Whatever, I’ll just forget about multiple users for a minute. I’ve already wasted hours trying to figure this out. But these damn keychain popups won’t stop! There’s hundreds of them and they are relentless! Arg Dragon #2! The good news - I’m pretty sure they’re related, if I can stop the keychain popups, I think everything will load fine. The good news is that today I found another pull request that should address this. We’ll see, but I’m stoked that someone is helping resolve this.

On Linux?

No problems whatsoever! Everything works as it should. IT TOOK FIVE MINUTES! Just follow this guide here and you can store a per-SSB profile, whereever you like - no hacks.

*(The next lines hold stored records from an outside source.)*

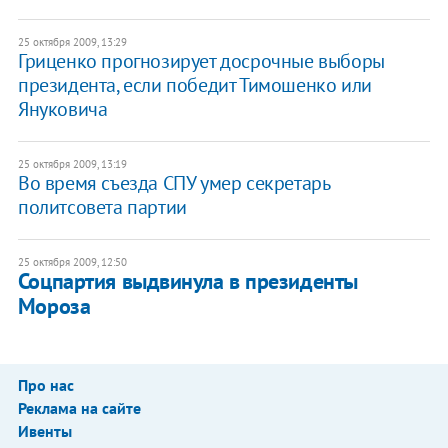
25 октября 2009, 13:29
Гриценко прогнозирует досрочные выборы
президента, если победит Тимошенко или
Януковича
25 октября 2009, 13:19
Во время съезда СПУ умер секретарь
политсовета партии
25 октября 2009, 12:50
Соцпартия выдвинула в президенты
Мороза
Про нас
Реклама на сайте
Ивенты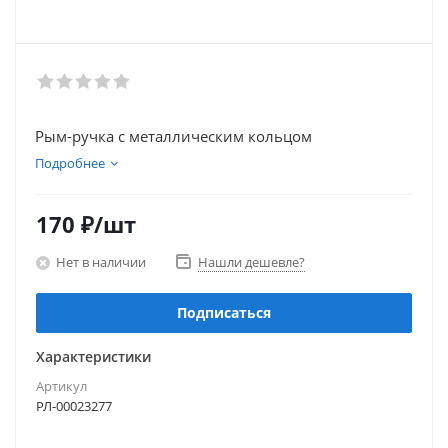
Рым-ручка с металлическим кольцом
Подробнее
170
₽
/шт
Нет в наличии
Нашли дешевле?
Подписаться
Характеристики
Артикул
РЛ-00023277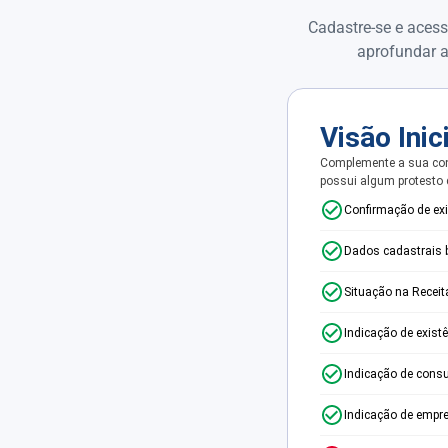
Cadastre-se e acess
aprofundar a
Visão Inic
Complemente a sua con
possui algum protesto
Confirmação de ex
Dados cadastrais 
Situação na Receit
Indicação de exist
Indicação de consu
Indicação de empr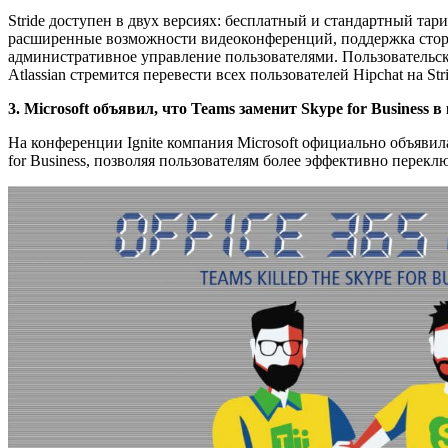
Stride доступен в двух версиях: бесплатный и стандартный тар
расширенные возможности видеоконференций, поддержка сторо
административное управление пользователями. Пользовательская 
Atlassian стремится перевести всех пользователей Hipchat на S
3. Microsoft объявил, что Teams заменит Skype for Busines
На конференции Ignite компания Microsoft официально объяви
for Business, позволяя пользователям более эффективно перекл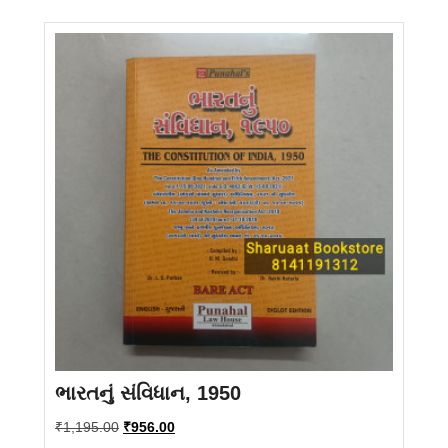
ભારતનું સંવિધાન, 1950
Original
Current
₹
1,195.00
₹
956.00
price
price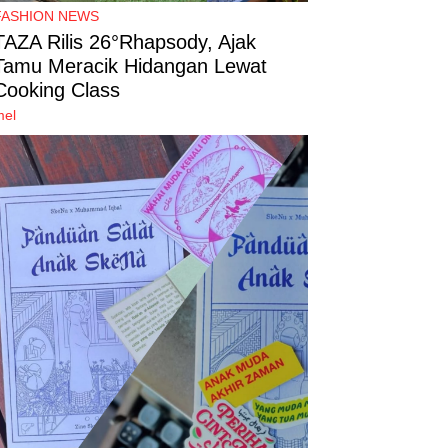
FASHION NEWS
TAZA Rilis 26°Rhapsody, Ajak
Tamu Meracik Hidangan Lewat
Cooking Class
mel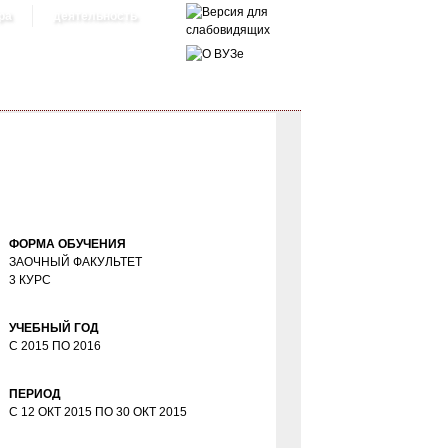
ра
деятельность
ФОРМА ОБУЧЕНИЯ
ЗАОЧНЫЙ ФАКУЛЬТЕТ
3 КУРС
УЧЕБНЫЙ ГОД
С
2015
ПО
2016
ПЕРИОД
С
12 ОКТ 2015
ПО
30 ОКТ 2015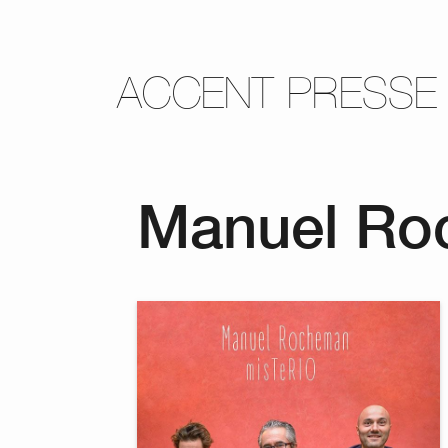
ACCENT PRESSE
Manuel Ro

At this point, I had sworn off OSX forever. I’ve since installed Linux Mint and I’m still thinking of making the switch. There’s only a few dev tools holding me back: iTerm, KeyRemap and well, that’s about it. If I switch, I might still use OSX for iMovie and a few other “normal” things.

It’s a hack after all. Why was I so pissed?

This hack saves me tons of time. And I still don’t understand why it’s not a feature. I didn’t expect this to happen when I upgraded to 10.9 and it was a huge disappointment. I’ve invested a lot of time finding ways to save time. And this is one method that saves a lot of time and reduces stress in organizing my work. I’m hopeful that everything will resolved.